[Ocfs2-devel] Ocfs2 performance bugs of doom

Tue Mar 7 00:56:46 CST 2006

Mark Fasheh wrote:
> On Tue, Mar 07, 2006 at 04:34:12AM +0100, Andi Kleen wrote:
> 
>>Did you actually do some statistics how long the hash chains are? 
>>Just increasing hash tables blindly has other bad side effects, like
>>increasing cache misses.
> 
> Yep, the gory details are at:
> 
> http://oss.oracle.com/~mfasheh/lock_distribution.csv
> 
> This measure was taken about 18,000 locks into a kernel untar. The only
> change was that I switched things to only hash the last 18 characters of
> lock resource names.

Eventually you will realize how much those bloated lock resource names cost
in CPU and change them to a binary encoding.

> In short things aren't so bad that a larger hash table wouldn't help. We've
> definitely got some peaks however. Our in-house laboratory of mathematicians
> (read: Bill Irwin) is checking out methods by which we can smooth things out
> a bit more :)

Twould be a shame to invest a lot of effort hashing those horrible strings
before finally realizing the strings themselves should be gotten rid of, and
have to optimize the hash all over again.

Since the hash table won't fit in cache except on the beefiest of machines,
the right hash chain length to aim for is one.  That requires both good a
hash function and big hash table.  A sane resource encoding would also help.

Chestnut for the day: don't get too obsessed about optimizing for the light
load case.  A cluster filesystem is supposed to be a beast of burden.  It
needs big feet.

Regards,

Daniel

*INFORMATION SHOWN:*
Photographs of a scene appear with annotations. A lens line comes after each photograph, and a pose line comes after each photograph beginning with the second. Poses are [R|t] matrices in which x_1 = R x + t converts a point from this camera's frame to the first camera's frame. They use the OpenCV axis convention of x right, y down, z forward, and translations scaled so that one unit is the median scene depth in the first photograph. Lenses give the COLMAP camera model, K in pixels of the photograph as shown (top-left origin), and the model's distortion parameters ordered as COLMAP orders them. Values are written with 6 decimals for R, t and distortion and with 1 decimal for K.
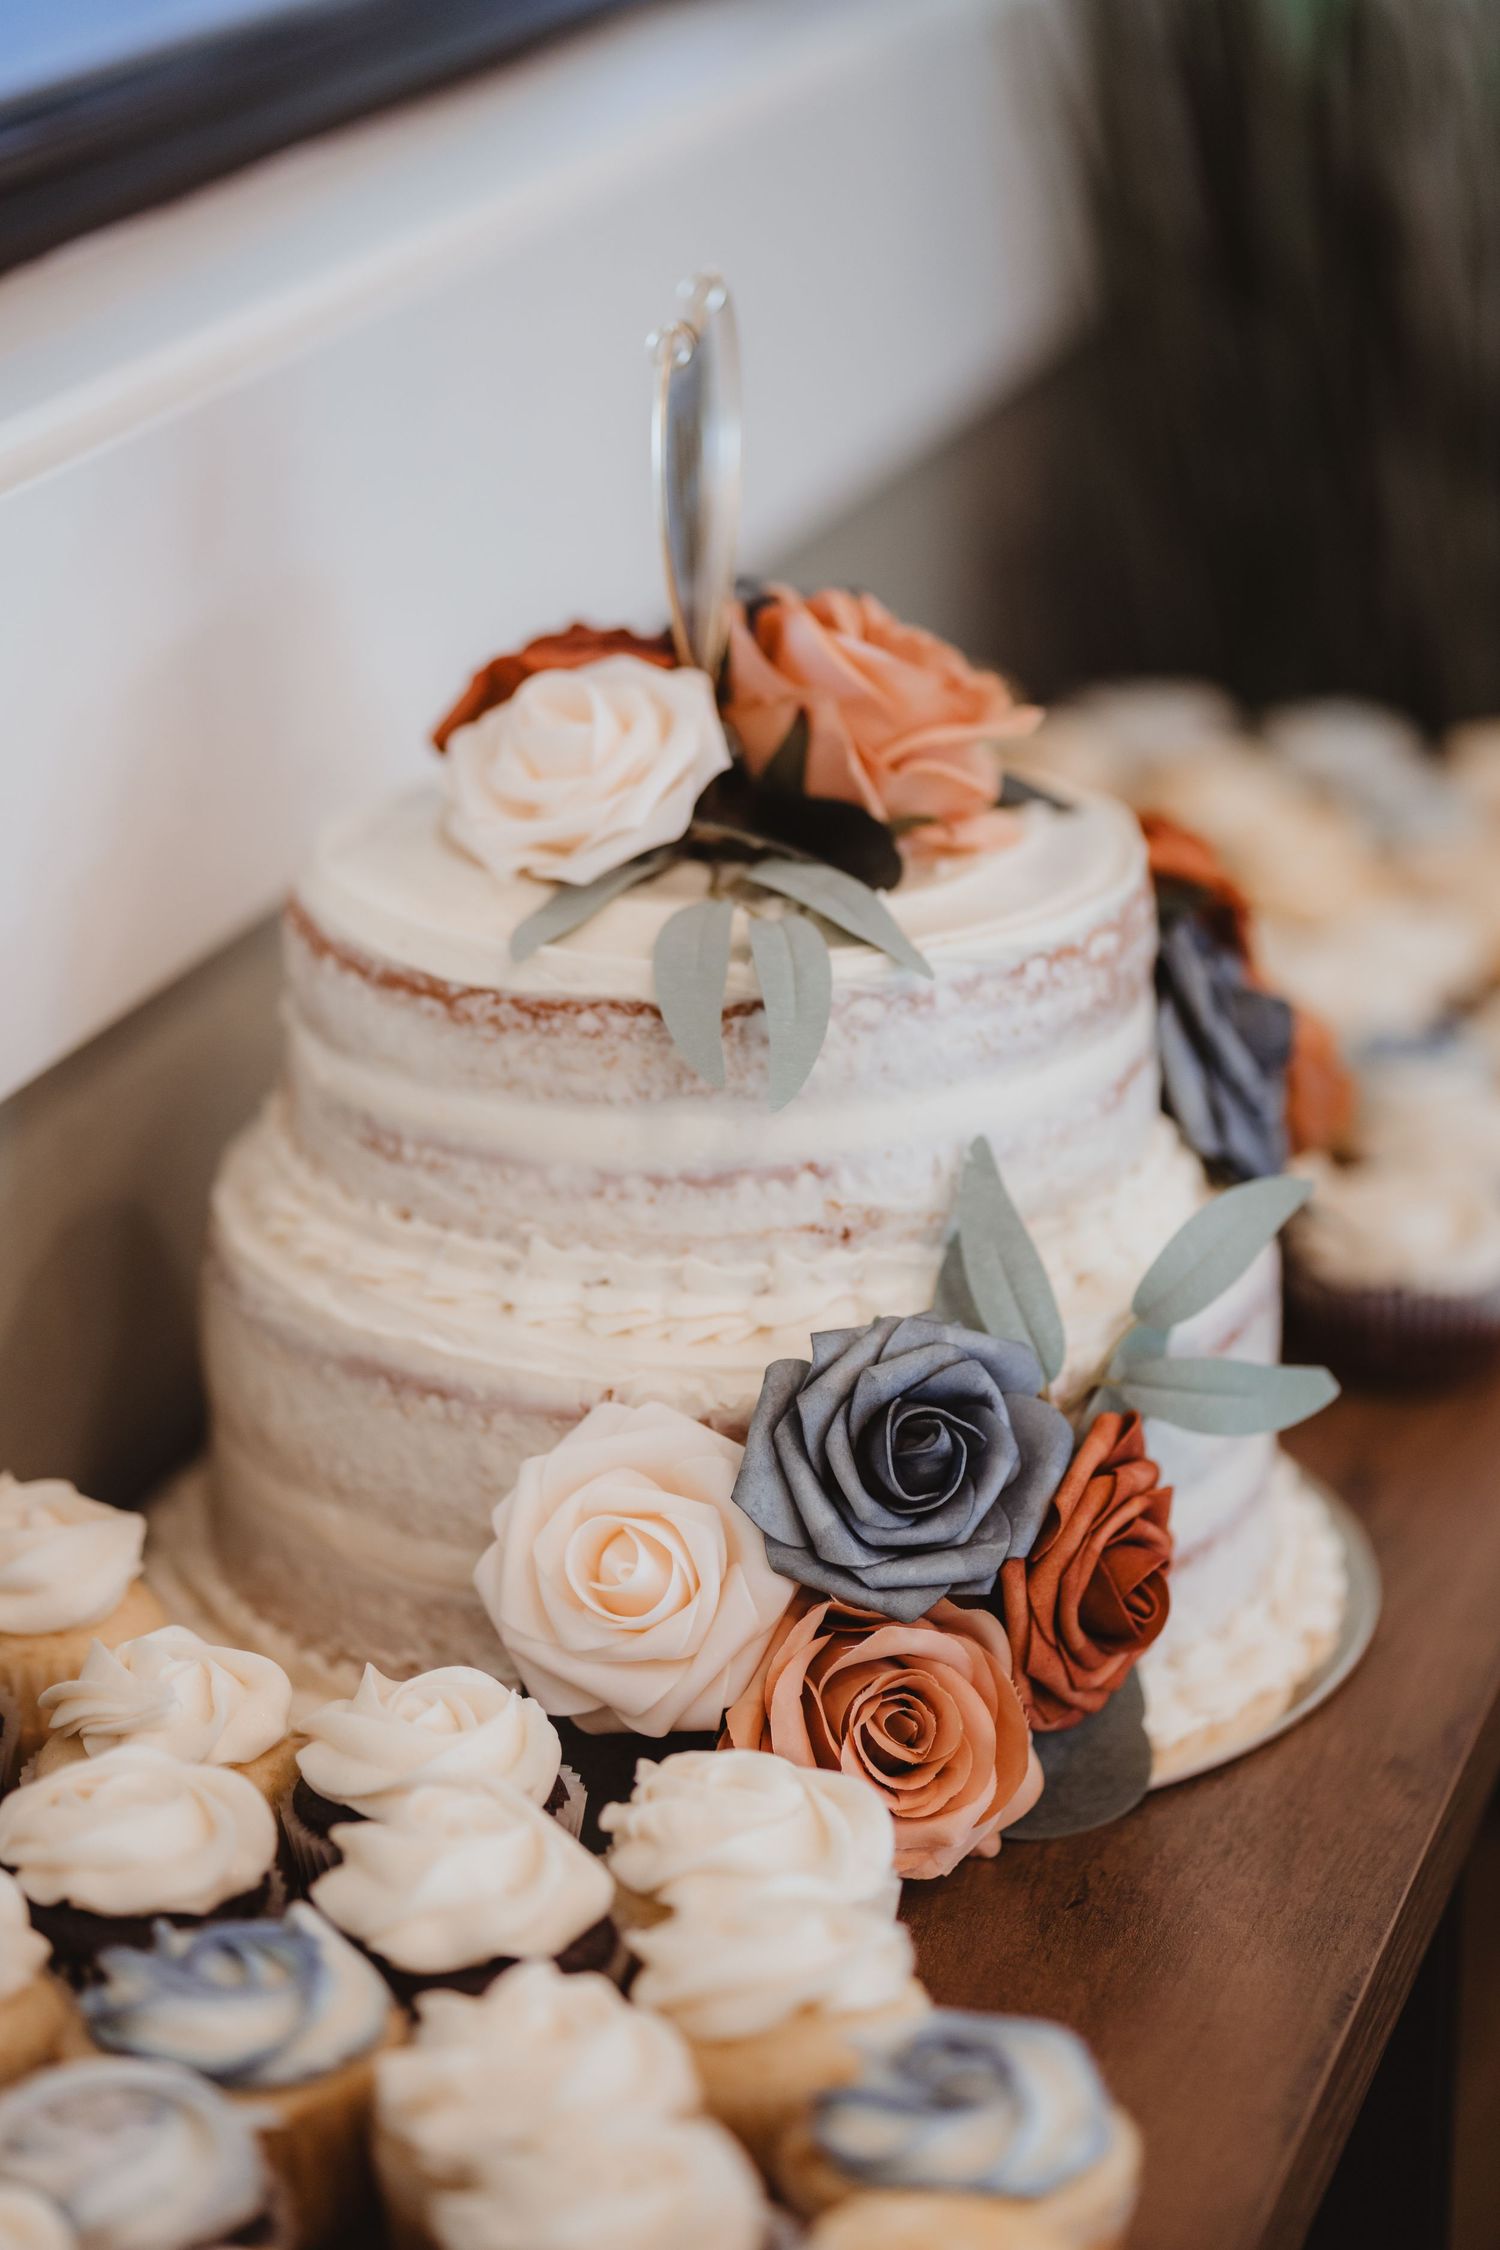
lens RADIAL K [[5474.1, 0, 750.0], [0, 5474.1, 1125.0], [0, 0, 1]] dist [0.641215, 0.283834]
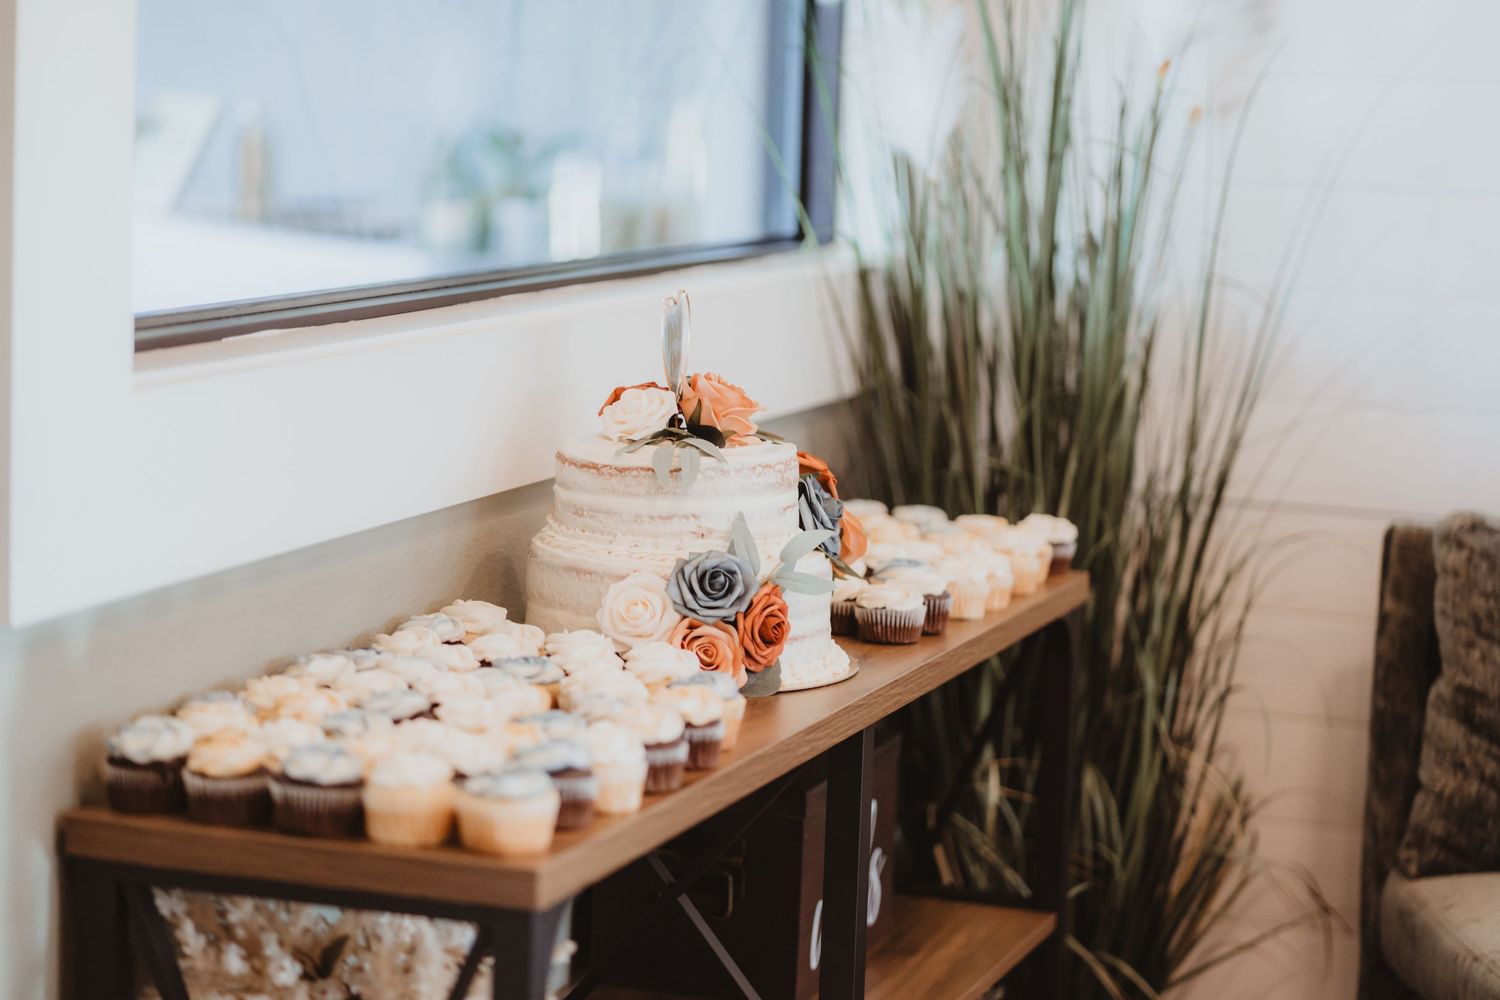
lens RADIAL K [[3649.4, 0, 750.0], [0, 3649.4, 500.0], [0, 0, 1]] dist [0.641215, 0.283834]
pose [[0.998315, 0.038193, -0.043680, 0.155835], [-0.045919, 0.980248, -0.192370, 0.467782], [0.035470, 0.194051, 0.980350, -1.403594]]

*DIRECTIONS:*
(1) In the OCFS2 performance thread, how many characters of the lock resource names were hashed when the lock distribution was measured?
(2) Update the records by replacing "pose line" with "pose entry" and keep everything else unchanged. Reproduce the records without the pictures.

*SET OF ANSWERS:*
(1) The last 18 characters.

(2)
Photographs of a scene appear with annotations. A lens line comes after each photograph, and a pose entry comes after each photograph beginning with the second. Poses are [R|t] matrices in which x_1 = R x + t converts a point from this camera's frame to the first camera's frame. They use the OpenCV axis convention of x right, y down, z forward, and translations scaled so that one unit is the median scene depth in the first photograph. Lenses give the COLMAP camera model, K in pixels of the photograph as shown (top-left origin), and the model's distortion parameters ordered as COLMAP orders them. Values are written with 6 decimals for R, t and distortion and with 1 decimal for K.
lens RADIAL K [[5474.1, 0, 750.0], [0, 5474.1, 1125.0], [0, 0, 1]] dist [0.641215, 0.283834]
lens RADIAL K [[3649.4, 0, 750.0], [0, 3649.4, 500.0], [0, 0, 1]] dist [0.641215, 0.283834]
pose [[0.998315, 0.038193, -0.043680, 0.155835], [-0.045919, 0.980248, -0.192370, 0.467782], [0.035470, 0.194051, 0.980350, -1.403594]]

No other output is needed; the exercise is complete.